Windows Hello biometric requirements
Learn about the hardware requirements for biometric equipment, such as IR camera and fingerprint readers in order to support Windows Hello.
Terminology
| Term | Definition |
|---|---|
| False Accept Rate (FAR) | Represents the number of instances that a biometric identification solution verifies an unauthorized person. This is normally represented as a ratio of number of instances in a given population size, for example 1 in 100,000. This can also be represented as a percentage of occurrence, for example, 0.001 percent. This measurement is heavily considered the most important with regards to the security of the biometric algorithm. |
| True Accept Rate (TAR) | Represents the number of instances a biometric identification solution verifies the authorized user correctly. This is normally represented as a percentage. It is always held that the sum of the True Accept Rate and False Reject Rate is 1. |
| False Reject Rate (FRR) | Represents the number of instances a biometric identification solution fails to verify an authorized user correctly. Usually represented as a percentage, the sum of the True Accept Rate and False Reject Rate is 1. |
| Confidence | The confidence in a claimed FAR represents the robustness of the analysis performed in verifying a claimed FAR. Depending on the target or claimed FAR and the importance of the target use case, confidence levels can be varied. |
| Biometric sample | This refers to the complete biometric sample required to perform a verification operation.

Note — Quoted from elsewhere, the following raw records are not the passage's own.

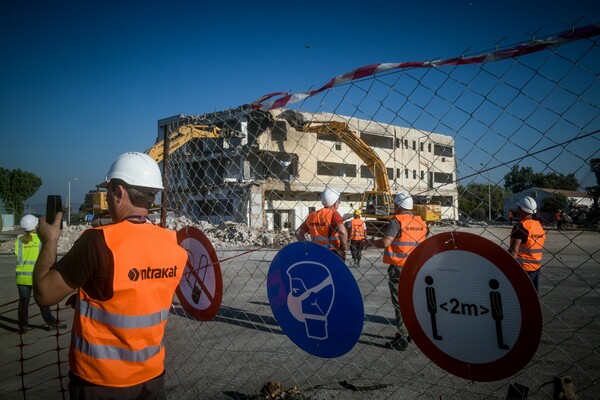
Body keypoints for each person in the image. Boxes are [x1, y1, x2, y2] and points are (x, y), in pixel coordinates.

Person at [33, 152, 188, 399]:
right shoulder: (174, 246)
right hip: (151, 379)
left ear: (120, 192)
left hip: (100, 382)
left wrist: (50, 240)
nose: (106, 198)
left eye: (108, 192)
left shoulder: (98, 242)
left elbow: (43, 294)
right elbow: (137, 294)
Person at [366, 192, 427, 350]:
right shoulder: (421, 221)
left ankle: (402, 336)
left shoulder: (397, 221)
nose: (393, 207)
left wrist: (371, 243)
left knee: (399, 301)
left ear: (399, 206)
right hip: (416, 266)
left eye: (394, 204)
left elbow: (386, 242)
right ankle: (411, 332)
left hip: (399, 267)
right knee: (412, 300)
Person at [15, 214, 67, 334]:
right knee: (44, 302)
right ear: (35, 225)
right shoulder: (41, 240)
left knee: (23, 303)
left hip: (22, 277)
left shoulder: (18, 241)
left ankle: (23, 326)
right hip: (37, 277)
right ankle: (51, 323)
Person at [295, 187, 348, 260]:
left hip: (315, 252)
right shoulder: (334, 214)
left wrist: (307, 246)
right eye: (338, 201)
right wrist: (344, 249)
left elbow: (298, 233)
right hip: (331, 253)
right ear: (335, 203)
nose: (339, 203)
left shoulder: (312, 215)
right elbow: (342, 232)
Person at [508, 196, 546, 292]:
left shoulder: (520, 226)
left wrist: (508, 268)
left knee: (520, 296)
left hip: (522, 269)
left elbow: (513, 251)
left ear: (521, 210)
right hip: (536, 268)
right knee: (531, 296)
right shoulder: (538, 225)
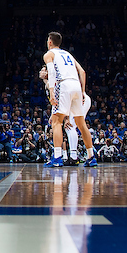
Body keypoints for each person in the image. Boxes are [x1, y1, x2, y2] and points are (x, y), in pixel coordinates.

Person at [41, 31, 87, 167]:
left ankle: (57, 157)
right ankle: (86, 155)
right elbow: (82, 72)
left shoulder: (49, 54)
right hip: (77, 86)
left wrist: (52, 92)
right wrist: (83, 91)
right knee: (77, 123)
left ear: (50, 42)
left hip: (64, 85)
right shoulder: (67, 54)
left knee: (56, 122)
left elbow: (53, 73)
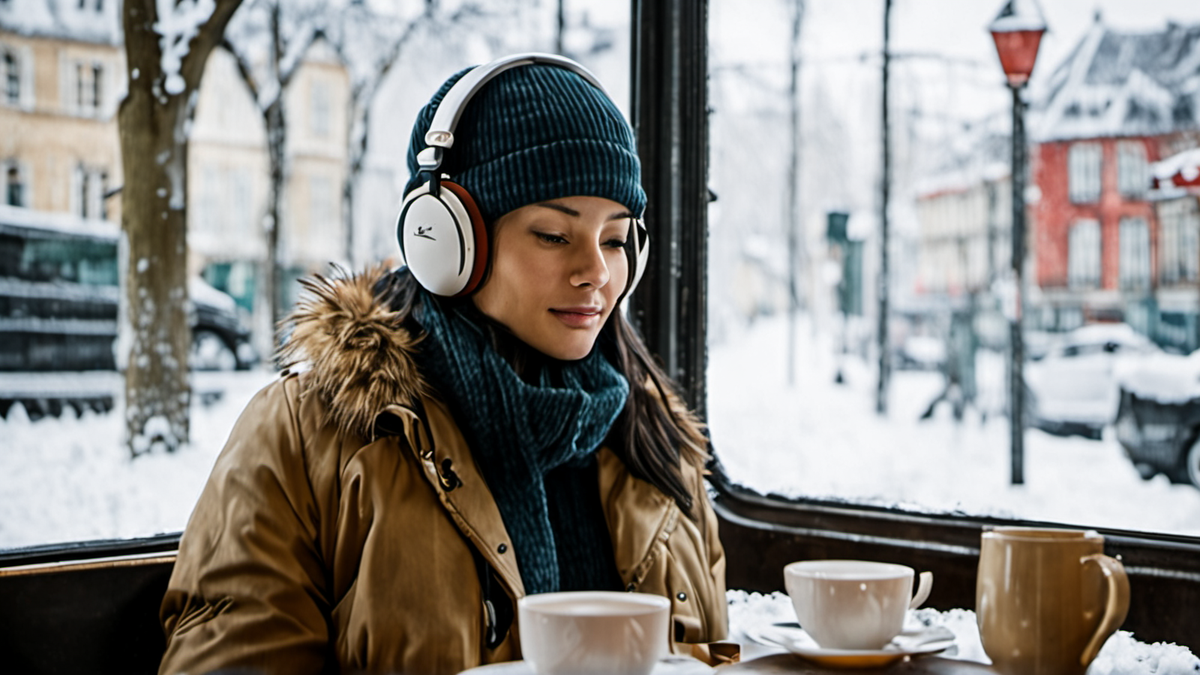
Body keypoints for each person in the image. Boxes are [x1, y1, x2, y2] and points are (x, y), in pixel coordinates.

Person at [157, 53, 729, 675]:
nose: (596, 272)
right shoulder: (305, 436)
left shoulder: (655, 444)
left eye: (616, 240)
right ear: (449, 240)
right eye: (554, 235)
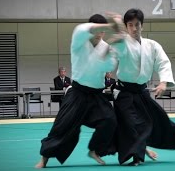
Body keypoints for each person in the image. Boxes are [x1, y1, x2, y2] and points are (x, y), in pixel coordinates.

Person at [35, 14, 124, 168]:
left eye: (103, 30)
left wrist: (114, 43)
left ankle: (95, 150)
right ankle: (44, 158)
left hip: (97, 95)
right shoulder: (79, 40)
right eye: (97, 28)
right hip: (77, 93)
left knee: (110, 120)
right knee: (62, 127)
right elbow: (81, 29)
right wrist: (113, 26)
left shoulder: (107, 47)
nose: (99, 32)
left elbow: (107, 67)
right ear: (91, 28)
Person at [112, 9, 175, 166]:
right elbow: (113, 54)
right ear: (126, 26)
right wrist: (116, 32)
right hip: (124, 93)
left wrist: (163, 82)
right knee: (133, 124)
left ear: (142, 25)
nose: (134, 28)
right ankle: (136, 156)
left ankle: (161, 142)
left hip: (141, 91)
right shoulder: (122, 43)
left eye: (137, 25)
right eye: (130, 25)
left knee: (158, 118)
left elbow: (163, 62)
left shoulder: (152, 45)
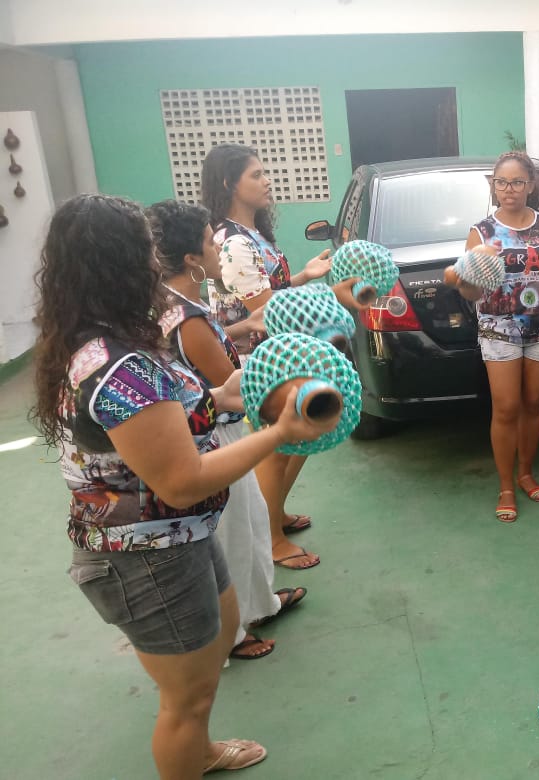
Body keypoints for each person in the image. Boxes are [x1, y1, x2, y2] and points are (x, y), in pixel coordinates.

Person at [31, 194, 336, 777]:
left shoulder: (107, 340)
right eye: (146, 251)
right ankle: (190, 748)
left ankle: (200, 750)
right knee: (186, 701)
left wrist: (229, 391)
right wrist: (281, 432)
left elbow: (175, 414)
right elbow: (182, 481)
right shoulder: (118, 367)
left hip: (177, 540)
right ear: (123, 263)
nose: (156, 261)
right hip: (146, 559)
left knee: (212, 651)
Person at [151, 200, 306, 661]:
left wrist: (244, 326)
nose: (219, 248)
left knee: (251, 517)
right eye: (209, 242)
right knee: (237, 530)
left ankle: (260, 604)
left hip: (211, 429)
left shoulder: (176, 304)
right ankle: (234, 632)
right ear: (191, 259)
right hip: (215, 434)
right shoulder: (189, 318)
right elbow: (229, 383)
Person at [201, 143, 332, 569]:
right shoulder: (234, 242)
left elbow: (267, 293)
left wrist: (303, 276)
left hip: (275, 352)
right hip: (257, 361)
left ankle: (275, 514)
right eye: (256, 175)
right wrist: (327, 298)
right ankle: (272, 539)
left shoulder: (249, 234)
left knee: (297, 439)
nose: (267, 181)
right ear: (229, 183)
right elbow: (265, 308)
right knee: (277, 448)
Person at [445, 151, 539, 522]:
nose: (509, 189)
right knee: (505, 408)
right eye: (501, 182)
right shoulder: (481, 232)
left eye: (517, 182)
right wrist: (463, 283)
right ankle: (506, 486)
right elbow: (471, 290)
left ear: (530, 185)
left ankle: (526, 473)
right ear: (494, 186)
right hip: (498, 330)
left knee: (534, 403)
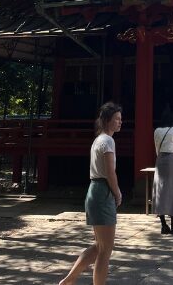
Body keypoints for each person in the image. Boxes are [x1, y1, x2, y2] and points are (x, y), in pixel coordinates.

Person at [59, 101, 123, 285]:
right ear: (107, 120)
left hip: (95, 191)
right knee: (106, 249)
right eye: (117, 119)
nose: (120, 122)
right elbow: (110, 172)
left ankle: (69, 280)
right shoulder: (108, 141)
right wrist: (117, 192)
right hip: (102, 192)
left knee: (99, 247)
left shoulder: (98, 140)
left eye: (120, 119)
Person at [154, 107, 173, 234]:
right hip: (171, 160)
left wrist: (160, 158)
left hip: (160, 160)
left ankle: (163, 225)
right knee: (172, 191)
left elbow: (156, 148)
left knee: (160, 190)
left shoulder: (157, 131)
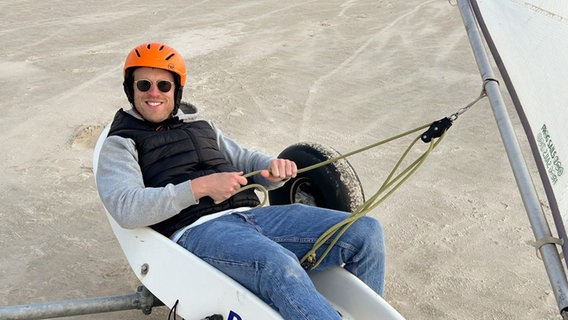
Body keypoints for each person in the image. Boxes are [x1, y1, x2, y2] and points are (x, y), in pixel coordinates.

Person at [95, 42, 386, 320]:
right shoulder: (121, 142)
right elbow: (126, 207)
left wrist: (270, 170)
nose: (153, 92)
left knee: (366, 231)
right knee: (277, 265)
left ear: (177, 90)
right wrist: (202, 187)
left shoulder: (202, 127)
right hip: (198, 232)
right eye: (143, 85)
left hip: (253, 216)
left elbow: (246, 160)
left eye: (164, 85)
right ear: (130, 90)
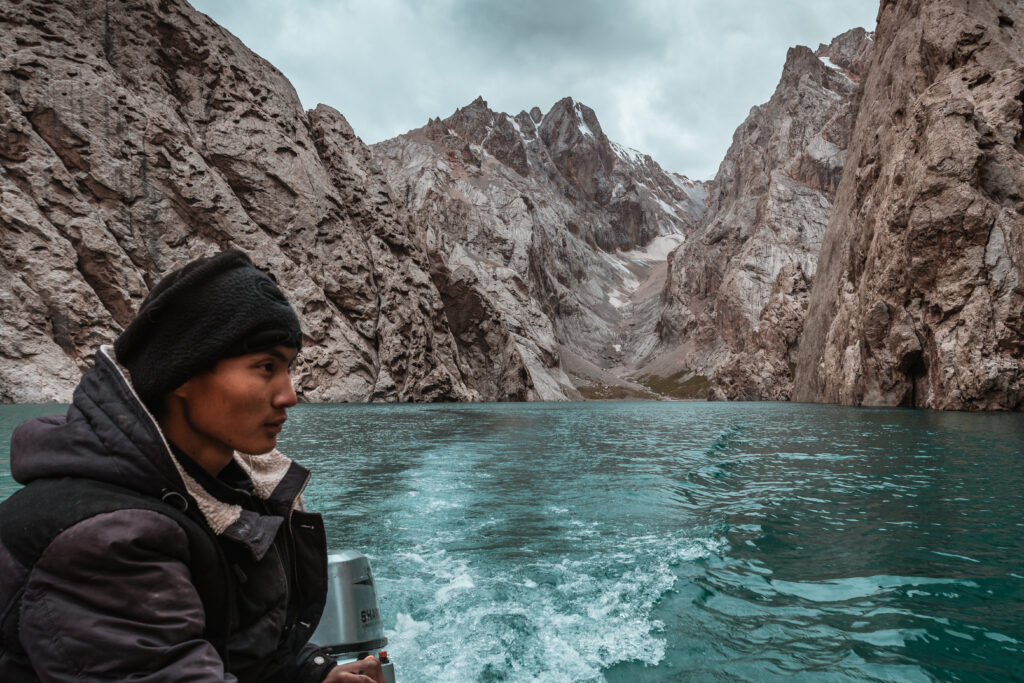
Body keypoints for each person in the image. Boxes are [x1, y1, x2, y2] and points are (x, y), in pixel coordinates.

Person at [0, 250, 384, 682]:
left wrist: (311, 675)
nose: (289, 395)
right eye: (266, 367)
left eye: (288, 368)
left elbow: (237, 648)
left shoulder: (214, 494)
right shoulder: (105, 538)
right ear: (183, 373)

For example, a single fingerprint is required to perform a verification. |
| Biometric spoof | This refers to a synthetic replica of a biometric sample. |
Fingerprint reader requirements
Large Area sensors (a sensor matrix of 160 x160 Pixels or more at a dpi of 320 or greater):
- FAR < 0.001%.
- Effective, real world FRR with antispoofing or liveness detection <10%.
- presentation attack defense measures are a requirement.
Small Area sensors (a sensor matrix of less than 160x160 at a dpi of 320 or greater):
- FAR < 0.002%.
- Effective, real world FRR with antispoofing or liveness detection <10%.
- Presentation attack defense measures are a requirement.
Swipe sensors:
- FAR < 0.002%.
- Effective, real world FRR with antispoofing or liveness detection <10%.
- Antispoofing measures are a requirement.
Facial feature recognition requirements
- FAR < 0.001%.
- TAR > 95%.
Appendix
The number of comparisons required to verify a particular level of confidence in a claimed FAR is shown below:
# of Unique Comparisons = C = 1/((1-Conf)) × 1/((FAR))
where FAR is the desired False Accept Rate and Conf is the desired Confidence.
For example, with a desired FAR of 0.001%, at a confidence of 96%:
# of Unique Comparisons = C = 1/((1-0.96)) × 1/((0.00001))
C = 25 × 100,000
C = 2,500,000
In this case, 2,500,000 comparisons would be required to reach the desired confidence in the claimed FAR.
To determine the number of unique biometric samples, n, to be collected to achieve these comparisons, the formula below can be used:
# of Comparisons = n!/2(n-2)!
C = n(n-1)/2
∴ n^2-n = 2C
where n is the number of unique biometric samples.
In the cases where n^2>>n, the above formula can be simplified to:
n^2 ≈ 2C
∴ n ≈ √2C
Continuing with the example above, the number of unique biometric samples needed would be:
n ≈ √(2×2,500,000)
n ≈ 2,236.1
Meaning about 2,237 unique biometric samples will be needed to verify the confidence in the claimed FAR.